The song form fades away here, replaced by barely sketched instrumentals, moving lyrics thanks to the author's will to convey an authentic experience—a fragile lived-through emotion in that now-terminal decade of post-music arrogance and television narcissism.

We must also thank the minimalism and grace with which Nooten and Brook were able to create a thread of meaning for the listener, often immersed in a sea of seemingly bleak despair, where memories seem to dissolve and recombine in a sort of measured abyss, yet with no sense of abandonment, as certain far more aggressive dark ambient aesthetics—derived from the same darkwave current—would have it.
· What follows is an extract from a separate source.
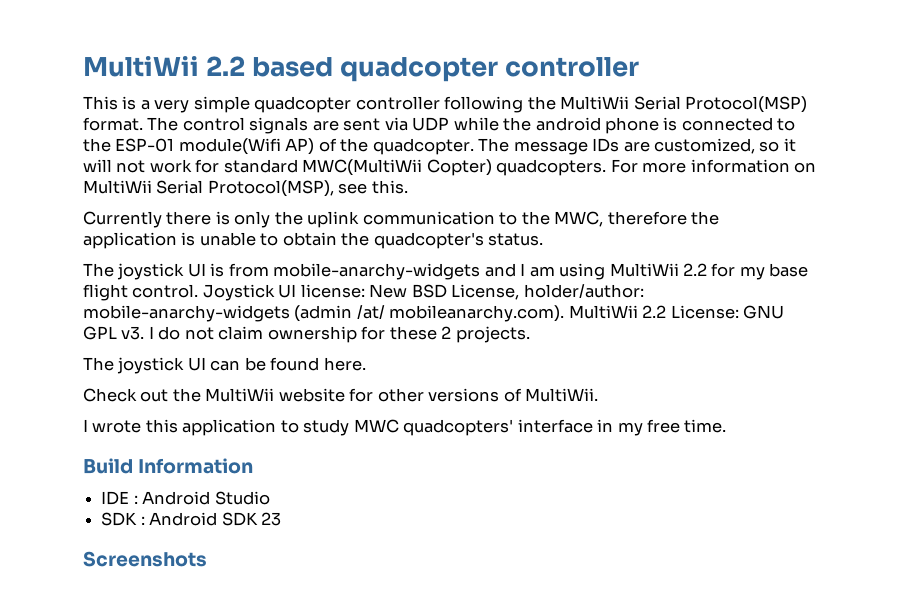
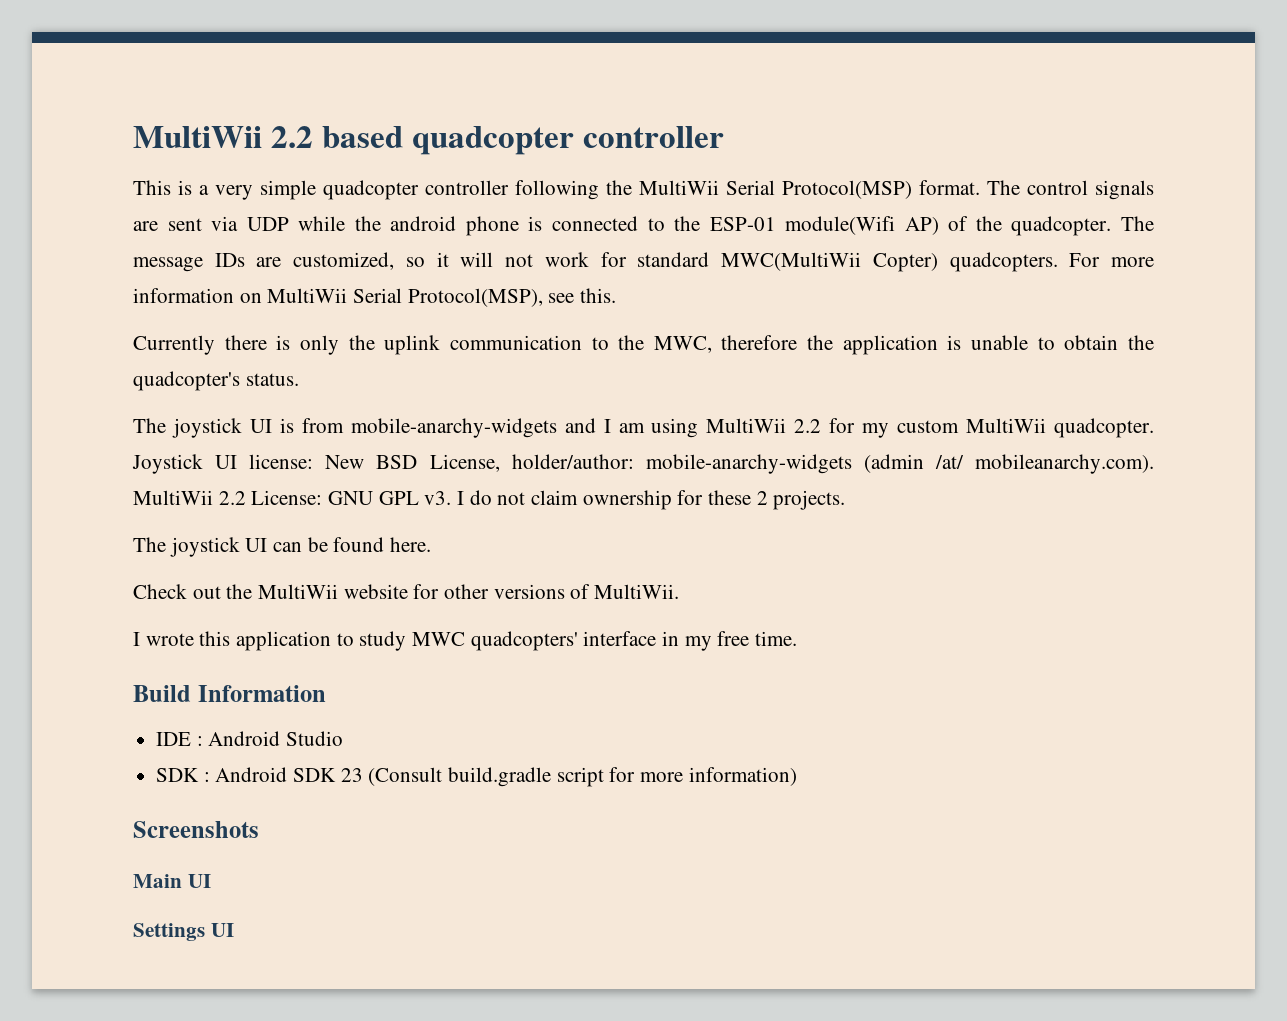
[769,263,809,277] [83,284,199,301] base flight control. -> [897,418,1154,438] custom MultiWii quadcopter.
[83,551,207,567] // Screenshots -> [368,767,797,787] [133,821,259,838] [133,874,211,888] [133,923,234,941] (Consult build.gradle script for more information) // Screenshots // Main UI // Settings UI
This same grace is due also to the vocal movements, with a light, nocturnal declamation, able to leave space for broken piano chords and unusual progressions for those years—innovative, as the many followers who still today speak of Nooten and Brook as pioneering composers of music, and not just of atmosphere, will admit.

In short, this record sounds as if it had been made last year, but without those shabby harmonies programmed by computer that have recently darkened our emotional intelligence as listeners, with the logical and cold artificiality of contemporary drone music.

Instead, we must consider that this work, so effective, born from the pure artisanal and professional creativity of a sound engineer, certainly with the help of Eno and carefully chosen sounds, made use only of the rarefaction of a Yamaha DX7 synth and the collaboration of traditional orchestral musicians, in a decidedly well-orchestrated teamwork that enhanced Nooten's delicately poetic work.

Perhaps we should turn the reasoning upside down. Today, certain albums—ambient but not only—sound like this one simply because, many years later and with other technology, they limited themselves to imitating it very well, but without that same wonderful artistic attitude that in “Sleeps with the fishes” by Nooten and Brook has remained intact as a precious casket—a true time capsule of memory, with their rarefied and evocative sound capable of provoking the same emotional resonances even now, after countless listens.